Gold price steadies below 3-week high in London as funds reallocate positions

Written by Reuters | London | Updated: Jan 8 2014, 00:08am hrs
Gold PriceUS Dollar rebounds, European equities edge higher (Reuters)
Gold prices steadied below a three-week high on Tuesday, attempting to extend gains to a sixth straight session, as funds rebalance weightings of gold at the start of the year, but gains were limited by a slightly higher dollar and firmer stock markets.

Spot gold has gained 3 percent over the past six sessions, mostly due to a fall in equities after record 2013 gains.

The metal's strength followed a 28 percent drop last year, its largest in more than three decades, as the U.S. Federal Reserve announced plans to unwind ultra-loose monetary policy.
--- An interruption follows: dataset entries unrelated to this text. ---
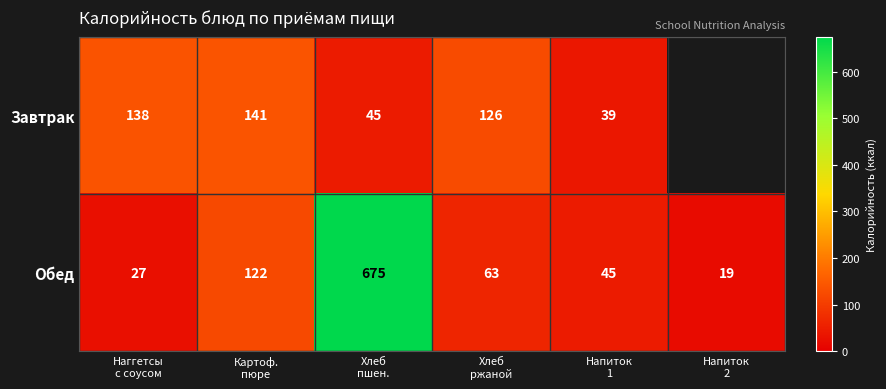

What is the difference between the second highest and second lowest values in the Обед series?

95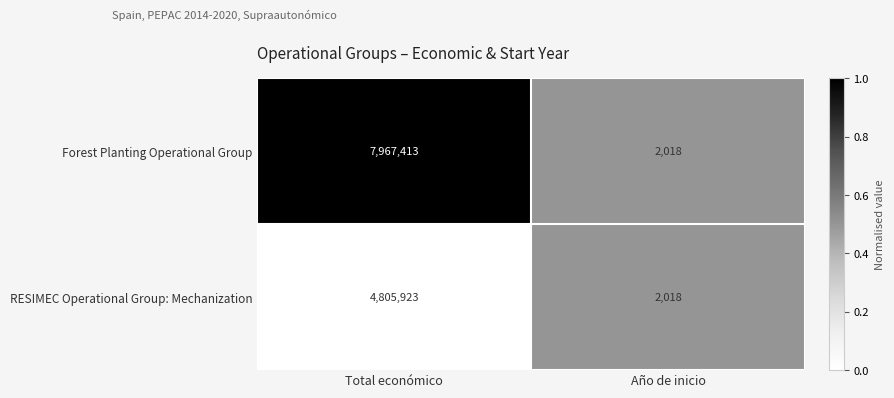

Reading left to right, extract all data points from this chart.

Forest Planting Operational Group: 7967413	2018
RESIMEC Operational Group: Mechanization: 4805923	2018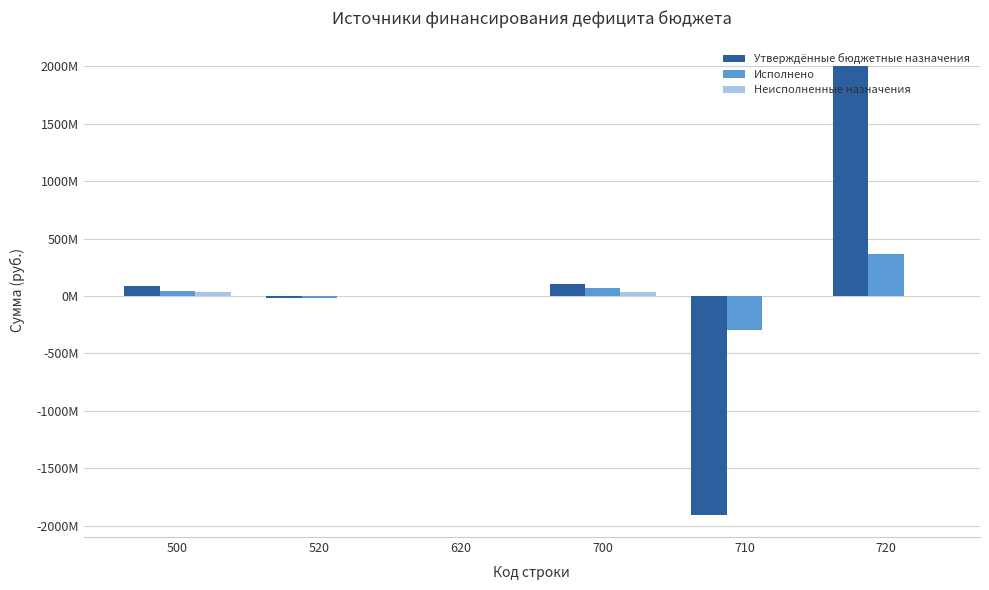

Which series changed the most between 500 and 520?

Утверждённые бюджетные назначения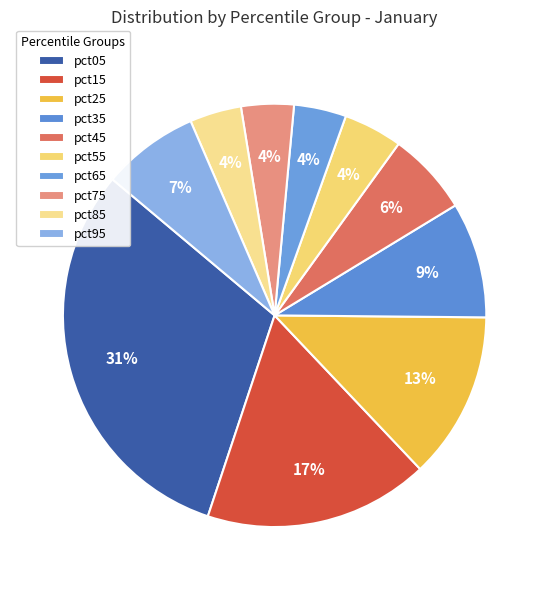

To the nearest percent, what is the average slice percentage?

10%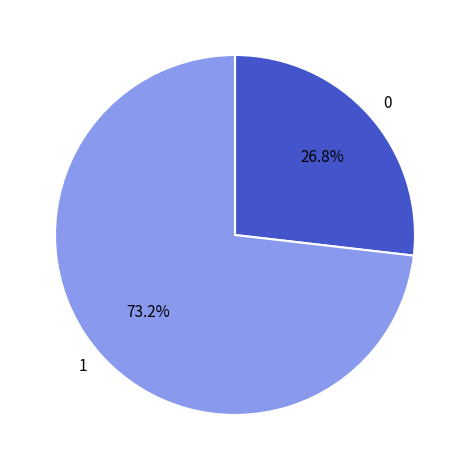

What is the ratio of the value at 0 to the value at 1?

0.4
Analysts said that as the macroeconomic backdrop brightens, prices still look vulnerable to further losses, with the U.S. stimulus tapering starting in January, the possibility of a stronger dollar and low inflation likely to continue to deter investor interest.

In the short term, analysts said prices may gain some support from funds buying gold to rebalance their portfolios, after last year's price drop reduced the metal's value relative to other assets.

"The index rebalancing may keep having an impact in the next few sessions but by mid-January that impact should be gone," BofA Merrill Lynch analyst Michael Widmer said.

"I think the labour market report in the U.S. is going to be important, but overall nothing has really changed in the gold market and people are still wondering why one would want to hold the asset."

Spot gold was up 0.1 percent at $1,239.10 an ounce by 1057 GMT, not far from its three-week peak of $1,248.30 hit in the previous session.

U.S. gold futures for February delivery were unchanged at $1,238.40 an ounce, after unusually sharp movements in the previous session, when prices fell 3 percent for a brief period before recovering.

European shares steadied on Tuesday after fresh falls in Asia left stocks there at a near-four month low and disappointing U.S. data had weighed on Wall Street.

The dollar rebounded 0.1 percent against a basket of currencies after overnight weakness due to disappointing U.S. services sector data that raised concerns about the country's economic growth.

Traders will now focus on U.S. nonfarm payrolls and trade numbers on Friday, which will be preceded by Wednesday's minutes of the Federal Reserve's December policy meeting. They are likely to draw added interest after Monday's confirmation of Janet Yellen as the central bank's new head.


Physical demand from top buyers China and India picked up over the past sessions.

Indian officials are in talks to cut a record high import duty on gold and relax rules on exports, government sources said, after the measures helped narrow the country's trade deficit but now threaten to encourage smuggling.

In China, premiums for 99.99 percent purity gold on the Shanghai Gold Exchange were steady at about $20 an ounce over London prices.

Silver fell 0.4 percent to $20.04 an ounce, having risen to a four-week high of $20.33 in the previous session. The metal dropped 36 percent in 2013, its worst annual performance since at least 1982.

Spot platinum was down 0.1 percent to $1,410.99 an ounce. It rose to a seven-week high of $1,420.75 on Monday.

Platinum's premium over gold was holding just below a 4-1/2 month high hit in the previous week, with the ratio showing un uptrend over the past year, due to an improving macro environment, which raises prospects of higher demand for platinum.

Palladium was flat at $735.00 an ounce.